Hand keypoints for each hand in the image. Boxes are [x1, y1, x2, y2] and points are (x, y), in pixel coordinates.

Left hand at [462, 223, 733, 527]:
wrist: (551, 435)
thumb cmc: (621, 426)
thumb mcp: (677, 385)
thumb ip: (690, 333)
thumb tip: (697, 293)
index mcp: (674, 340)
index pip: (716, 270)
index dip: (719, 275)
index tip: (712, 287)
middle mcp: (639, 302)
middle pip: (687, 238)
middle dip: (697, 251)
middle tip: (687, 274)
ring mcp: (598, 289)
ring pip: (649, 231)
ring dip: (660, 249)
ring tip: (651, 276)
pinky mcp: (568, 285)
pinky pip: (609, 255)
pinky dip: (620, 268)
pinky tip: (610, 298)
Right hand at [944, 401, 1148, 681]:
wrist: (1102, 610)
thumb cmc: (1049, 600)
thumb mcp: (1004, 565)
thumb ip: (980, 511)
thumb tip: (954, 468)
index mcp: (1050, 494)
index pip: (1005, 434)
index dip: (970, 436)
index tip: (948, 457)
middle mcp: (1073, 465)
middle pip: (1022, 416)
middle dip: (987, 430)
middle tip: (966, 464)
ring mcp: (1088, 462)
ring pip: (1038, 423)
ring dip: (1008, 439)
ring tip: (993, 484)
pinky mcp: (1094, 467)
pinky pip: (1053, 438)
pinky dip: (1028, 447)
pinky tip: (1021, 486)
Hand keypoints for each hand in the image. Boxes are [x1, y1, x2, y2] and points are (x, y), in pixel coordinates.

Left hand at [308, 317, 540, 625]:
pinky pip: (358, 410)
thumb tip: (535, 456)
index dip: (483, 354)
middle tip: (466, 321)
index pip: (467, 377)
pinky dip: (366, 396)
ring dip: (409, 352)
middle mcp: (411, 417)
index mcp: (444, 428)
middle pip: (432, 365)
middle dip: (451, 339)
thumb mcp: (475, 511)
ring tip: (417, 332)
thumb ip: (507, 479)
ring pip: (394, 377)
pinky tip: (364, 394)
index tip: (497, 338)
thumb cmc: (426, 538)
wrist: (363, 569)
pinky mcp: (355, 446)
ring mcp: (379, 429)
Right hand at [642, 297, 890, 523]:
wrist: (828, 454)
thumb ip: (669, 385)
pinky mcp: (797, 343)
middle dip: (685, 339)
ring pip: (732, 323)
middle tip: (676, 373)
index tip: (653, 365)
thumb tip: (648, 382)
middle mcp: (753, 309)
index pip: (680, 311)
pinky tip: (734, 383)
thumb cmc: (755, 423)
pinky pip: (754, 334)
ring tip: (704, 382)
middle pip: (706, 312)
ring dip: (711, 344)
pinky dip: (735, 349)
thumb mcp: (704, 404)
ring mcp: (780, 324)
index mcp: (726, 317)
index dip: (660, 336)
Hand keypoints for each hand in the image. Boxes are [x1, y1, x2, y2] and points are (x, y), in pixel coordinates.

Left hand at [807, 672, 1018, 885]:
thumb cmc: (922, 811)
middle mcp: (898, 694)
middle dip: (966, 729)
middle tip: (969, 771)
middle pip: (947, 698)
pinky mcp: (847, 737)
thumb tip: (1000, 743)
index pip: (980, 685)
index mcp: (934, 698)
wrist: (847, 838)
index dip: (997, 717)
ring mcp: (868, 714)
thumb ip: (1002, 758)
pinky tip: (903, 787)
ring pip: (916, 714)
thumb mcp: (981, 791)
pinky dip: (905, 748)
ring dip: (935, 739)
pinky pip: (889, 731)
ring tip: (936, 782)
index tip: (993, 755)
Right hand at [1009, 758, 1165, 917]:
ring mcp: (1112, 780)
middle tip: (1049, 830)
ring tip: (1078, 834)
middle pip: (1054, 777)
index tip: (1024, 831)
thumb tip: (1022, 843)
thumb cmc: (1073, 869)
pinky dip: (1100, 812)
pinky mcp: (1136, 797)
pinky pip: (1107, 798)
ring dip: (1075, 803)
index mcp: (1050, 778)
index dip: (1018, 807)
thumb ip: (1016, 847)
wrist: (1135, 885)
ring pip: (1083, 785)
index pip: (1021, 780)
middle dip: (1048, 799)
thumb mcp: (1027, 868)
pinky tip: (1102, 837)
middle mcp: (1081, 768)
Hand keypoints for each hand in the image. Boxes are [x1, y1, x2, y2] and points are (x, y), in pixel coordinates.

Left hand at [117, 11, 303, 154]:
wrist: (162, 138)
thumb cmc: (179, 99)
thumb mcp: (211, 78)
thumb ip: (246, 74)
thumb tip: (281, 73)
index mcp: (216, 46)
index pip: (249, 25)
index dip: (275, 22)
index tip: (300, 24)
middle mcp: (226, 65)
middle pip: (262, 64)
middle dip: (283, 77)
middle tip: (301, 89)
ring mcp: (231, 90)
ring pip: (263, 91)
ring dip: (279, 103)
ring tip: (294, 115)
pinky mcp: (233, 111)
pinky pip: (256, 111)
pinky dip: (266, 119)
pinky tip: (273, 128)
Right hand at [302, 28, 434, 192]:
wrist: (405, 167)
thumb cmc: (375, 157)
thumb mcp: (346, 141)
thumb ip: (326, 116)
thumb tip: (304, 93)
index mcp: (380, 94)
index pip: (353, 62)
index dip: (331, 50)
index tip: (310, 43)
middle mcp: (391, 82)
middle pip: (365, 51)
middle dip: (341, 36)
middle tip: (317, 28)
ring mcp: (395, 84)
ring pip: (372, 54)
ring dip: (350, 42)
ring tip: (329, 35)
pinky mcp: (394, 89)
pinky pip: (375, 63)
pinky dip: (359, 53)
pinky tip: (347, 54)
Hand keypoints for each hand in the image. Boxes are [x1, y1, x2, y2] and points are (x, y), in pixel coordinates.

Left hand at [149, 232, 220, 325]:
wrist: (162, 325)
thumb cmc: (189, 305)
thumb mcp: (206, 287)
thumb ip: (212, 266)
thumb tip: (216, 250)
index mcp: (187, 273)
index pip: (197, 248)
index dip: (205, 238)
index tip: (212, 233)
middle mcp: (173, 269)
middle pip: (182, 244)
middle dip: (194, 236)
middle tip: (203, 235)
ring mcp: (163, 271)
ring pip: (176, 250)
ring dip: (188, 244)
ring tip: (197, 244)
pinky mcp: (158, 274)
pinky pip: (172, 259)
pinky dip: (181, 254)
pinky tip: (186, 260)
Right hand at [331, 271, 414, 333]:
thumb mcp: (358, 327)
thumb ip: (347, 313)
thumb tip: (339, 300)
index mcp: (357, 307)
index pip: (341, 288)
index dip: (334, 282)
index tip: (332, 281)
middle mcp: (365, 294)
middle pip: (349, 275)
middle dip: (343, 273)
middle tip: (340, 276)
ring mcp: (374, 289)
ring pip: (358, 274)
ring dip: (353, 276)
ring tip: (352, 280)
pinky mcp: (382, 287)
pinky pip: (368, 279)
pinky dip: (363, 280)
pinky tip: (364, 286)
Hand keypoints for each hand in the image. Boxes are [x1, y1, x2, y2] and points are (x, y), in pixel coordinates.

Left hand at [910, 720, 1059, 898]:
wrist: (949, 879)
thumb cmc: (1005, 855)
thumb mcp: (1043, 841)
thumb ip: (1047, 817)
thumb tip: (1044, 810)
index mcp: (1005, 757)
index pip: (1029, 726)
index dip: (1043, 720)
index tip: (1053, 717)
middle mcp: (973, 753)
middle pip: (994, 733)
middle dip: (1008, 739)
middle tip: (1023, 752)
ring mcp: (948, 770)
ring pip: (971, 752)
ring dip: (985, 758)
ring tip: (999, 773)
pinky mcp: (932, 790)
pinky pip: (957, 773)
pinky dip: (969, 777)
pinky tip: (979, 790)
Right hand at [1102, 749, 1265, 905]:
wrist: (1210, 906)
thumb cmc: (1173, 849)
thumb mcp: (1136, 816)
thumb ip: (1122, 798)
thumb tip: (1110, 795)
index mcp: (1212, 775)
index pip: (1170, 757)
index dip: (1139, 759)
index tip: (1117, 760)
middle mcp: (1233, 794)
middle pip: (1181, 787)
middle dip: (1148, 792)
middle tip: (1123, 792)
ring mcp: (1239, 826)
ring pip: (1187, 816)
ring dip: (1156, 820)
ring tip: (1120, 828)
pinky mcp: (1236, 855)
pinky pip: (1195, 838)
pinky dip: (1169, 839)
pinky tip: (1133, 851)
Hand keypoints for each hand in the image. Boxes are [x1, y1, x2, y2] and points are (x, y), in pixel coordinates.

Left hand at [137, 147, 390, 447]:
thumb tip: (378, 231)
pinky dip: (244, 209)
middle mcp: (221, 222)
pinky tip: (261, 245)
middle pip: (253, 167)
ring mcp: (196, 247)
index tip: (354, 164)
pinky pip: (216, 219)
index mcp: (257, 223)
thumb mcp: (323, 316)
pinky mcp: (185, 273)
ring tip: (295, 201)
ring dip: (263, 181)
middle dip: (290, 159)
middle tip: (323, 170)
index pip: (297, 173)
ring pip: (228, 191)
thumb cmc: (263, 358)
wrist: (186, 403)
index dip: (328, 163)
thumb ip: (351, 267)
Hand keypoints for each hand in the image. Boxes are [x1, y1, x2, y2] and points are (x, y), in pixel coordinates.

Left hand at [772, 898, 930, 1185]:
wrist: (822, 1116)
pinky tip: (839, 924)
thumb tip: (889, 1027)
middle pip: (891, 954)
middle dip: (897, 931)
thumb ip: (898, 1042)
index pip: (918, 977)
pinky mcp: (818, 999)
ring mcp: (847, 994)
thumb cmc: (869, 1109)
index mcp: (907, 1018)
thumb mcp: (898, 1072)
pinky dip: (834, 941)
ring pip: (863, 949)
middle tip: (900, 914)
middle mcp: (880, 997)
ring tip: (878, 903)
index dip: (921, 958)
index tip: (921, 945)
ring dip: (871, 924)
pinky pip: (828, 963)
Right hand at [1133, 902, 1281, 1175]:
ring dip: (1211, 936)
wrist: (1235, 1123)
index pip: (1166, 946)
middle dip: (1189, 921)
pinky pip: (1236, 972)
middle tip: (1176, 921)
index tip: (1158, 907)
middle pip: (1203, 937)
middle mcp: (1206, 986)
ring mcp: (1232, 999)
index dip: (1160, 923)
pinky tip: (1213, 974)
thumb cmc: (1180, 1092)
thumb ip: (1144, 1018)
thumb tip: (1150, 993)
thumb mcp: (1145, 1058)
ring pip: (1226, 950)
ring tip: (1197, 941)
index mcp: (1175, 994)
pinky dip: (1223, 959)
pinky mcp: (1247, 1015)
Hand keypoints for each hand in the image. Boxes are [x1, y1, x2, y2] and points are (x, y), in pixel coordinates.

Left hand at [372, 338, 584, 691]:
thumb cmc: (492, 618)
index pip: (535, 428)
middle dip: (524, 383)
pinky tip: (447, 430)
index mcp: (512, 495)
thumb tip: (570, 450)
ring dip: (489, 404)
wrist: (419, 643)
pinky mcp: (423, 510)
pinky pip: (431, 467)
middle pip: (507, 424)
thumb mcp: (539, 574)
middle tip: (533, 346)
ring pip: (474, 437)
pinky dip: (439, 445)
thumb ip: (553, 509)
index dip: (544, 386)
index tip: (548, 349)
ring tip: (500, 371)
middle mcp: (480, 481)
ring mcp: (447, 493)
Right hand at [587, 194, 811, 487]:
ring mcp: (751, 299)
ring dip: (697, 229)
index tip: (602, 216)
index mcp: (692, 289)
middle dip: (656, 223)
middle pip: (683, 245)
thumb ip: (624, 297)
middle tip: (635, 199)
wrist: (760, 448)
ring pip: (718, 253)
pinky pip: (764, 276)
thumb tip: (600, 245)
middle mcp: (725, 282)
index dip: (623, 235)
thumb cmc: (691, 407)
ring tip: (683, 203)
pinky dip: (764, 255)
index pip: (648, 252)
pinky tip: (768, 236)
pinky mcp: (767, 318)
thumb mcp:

###

- [PROBLEM DESCRIPTION]
Write the lines again exactly, from the first line of the material above to the line that includes "ring pip: (1038, 423)", both included. Leave out all the rest.

- [YOUR SOLUTION]
Hand keypoints for each hand in the image. Boxes are [x1, y1, x2, y2] and points are (x, y), in pixel coordinates.

Left hand at [462, 223, 733, 527]:
wrist: (551, 435)
thumb cmc: (621, 426)
thumb mcp: (677, 385)
thumb ip: (690, 333)
thumb tip: (697, 293)
index mcp: (674, 340)
index pip: (716, 270)
index dip: (719, 275)
index tip: (712, 287)
middle mcp: (639, 302)
middle pip: (687, 238)
middle dip: (697, 251)
middle tip: (687, 274)
ring mcp: (598, 289)
ring pip: (649, 231)
ring dip: (660, 249)
ring tip: (651, 276)
pinky mcp: (568, 285)
pinky pip: (609, 255)
pinky dip: (620, 268)
pinky tip: (610, 298)
Right hand at [944, 401, 1148, 681]:
wrist: (1102, 610)
thumb cmc: (1049, 600)
thumb mcp: (1004, 565)
thumb ip: (980, 511)
thumb tip: (954, 468)
index mcp: (1050, 494)
index pip: (1005, 434)
index dip: (970, 436)
index tip: (948, 457)
middle mcp: (1073, 465)
middle pip: (1022, 416)
middle dip: (987, 430)
middle tip: (966, 464)
ring mcp: (1088, 462)
ring pip: (1038, 423)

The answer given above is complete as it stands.